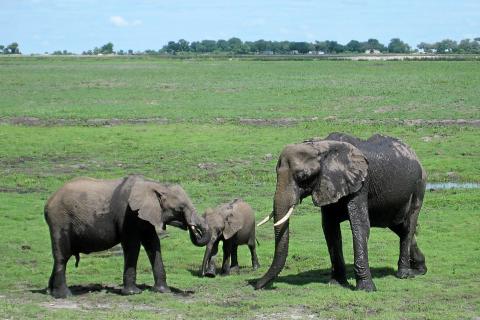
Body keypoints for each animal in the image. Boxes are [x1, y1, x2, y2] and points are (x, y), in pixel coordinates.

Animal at [45, 174, 210, 298]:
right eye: (180, 208)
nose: (193, 228)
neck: (156, 185)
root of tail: (48, 202)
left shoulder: (144, 215)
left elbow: (153, 244)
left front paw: (163, 291)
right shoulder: (128, 214)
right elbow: (132, 245)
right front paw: (132, 293)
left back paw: (50, 292)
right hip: (59, 220)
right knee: (62, 256)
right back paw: (64, 295)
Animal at [255, 131, 428, 292]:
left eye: (303, 176)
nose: (256, 285)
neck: (321, 146)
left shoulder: (361, 183)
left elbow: (360, 226)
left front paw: (366, 289)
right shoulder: (328, 183)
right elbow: (330, 228)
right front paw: (337, 283)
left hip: (419, 187)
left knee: (408, 227)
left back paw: (404, 274)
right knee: (400, 227)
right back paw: (420, 270)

◇ ◇ ◇ ◇

*Task prompt:* Within the records, how many lines carry the word "elbow"? Reply with the figure alone.

*Exercise solution:* 4